YOUR ASSIGNMENT: Copy the part of the article on Ishoʿ bar ʿAli that begins with the words containing "Works cited" and ends with "Mardutho in 2018.".

EXCERPT TO READ:
────────

Ishoʿ bar ʿAli (fl. late 9th century AD), known in Arabic as ʿĪsā or Yashūʿ ibn ʿAlī, was a Syriac author and physician. A student of Ḥunayn ibn Isḥāq and a member of the Church of the East, he served as the personal physician to the Caliph al-Muʿtamid (r. 870–892).
Bar ʿAli's known writings include two medical treatises in Arabic, one on poisons and one on the "use of the organs of animals". His most famous work is his Syriac–Arabic lexicon, an attempt to improve on the work of Ḥunayn ibn Isḥāq and Ishoʿ of Merv. In addition to authoring his own works, he worked as a scribe copying those of others. The colophons of two manuscripts of the Arabic Diatessaron name him as the copyist: Borg. Arab. 250 in the Vatican Library and Arab. e 163 in the Bodleian Library.
References
- ^ Butts 2011.
Works cited
- Butts, Aaron M. (2009). "The Biography of the Lexicographer Ishoʿ bar ʿAli (ʿĪsā b. ʿAlī)". Oriens Christianus. 93: 59–70.
- Butts, Aaron M. (2011). "Bar ʿAli, Ishoʿ". In Sebastian P. Brock; Aaron M. Butts; George A. Kiraz; Lucas Van Rompay (eds.). Gorgias Encyclopedic Dictionary of the Syriac Heritage. Gorgias Press. Online edition published by Beth Mardutho in 2018.
- Gottheil, Richard J. H., ed. (2009) . Bar ʿAli (Ishoʿ): The Syriac–Arabic Glosses. Vol. 1 and Vol. 2. Gorgias Press.
- Kessel, Grigory (2017). "A Syriac Medical Kunnāšā of Īšōʿ bar ʿAlī (9th c.): First Soundings". Intellectual History of the Islamicate World. 5 (3): 228–251. doi:10.1163/2212943X-00503015.

────────

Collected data
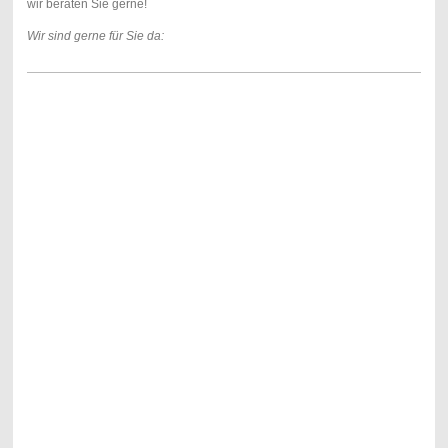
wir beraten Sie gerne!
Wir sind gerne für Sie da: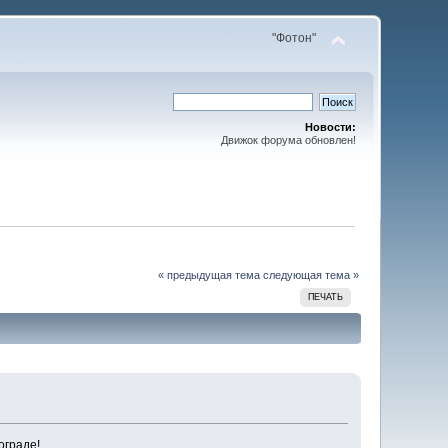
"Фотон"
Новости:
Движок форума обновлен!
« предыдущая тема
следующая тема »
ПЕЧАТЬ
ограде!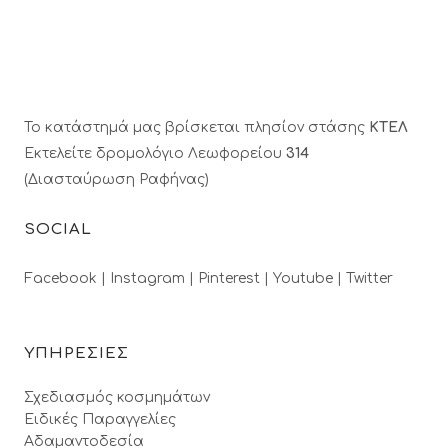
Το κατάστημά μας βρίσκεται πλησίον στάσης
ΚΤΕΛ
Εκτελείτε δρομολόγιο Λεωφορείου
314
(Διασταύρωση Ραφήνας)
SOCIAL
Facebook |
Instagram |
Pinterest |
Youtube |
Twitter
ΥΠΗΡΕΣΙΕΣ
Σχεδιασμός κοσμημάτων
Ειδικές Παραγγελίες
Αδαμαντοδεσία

────────

RESULT FOR THIS TASK:
Works cited
- Butts, Aaron M. (2009). "The Biography of the Lexicographer Ishoʿ bar ʿAli (ʿĪsā b. ʿAlī)". Oriens Christianus. 93: 59–70.
- Butts, Aaron M. (2011). "Bar ʿAli, Ishoʿ". In Sebastian P. Brock; Aaron M. Butts; George A. Kiraz; Lucas Van Rompay (eds.). Gorgias Encyclopedic Dictionary of the Syriac Heritage. Gorgias Press. Online edition published by Beth Mardutho in 2018.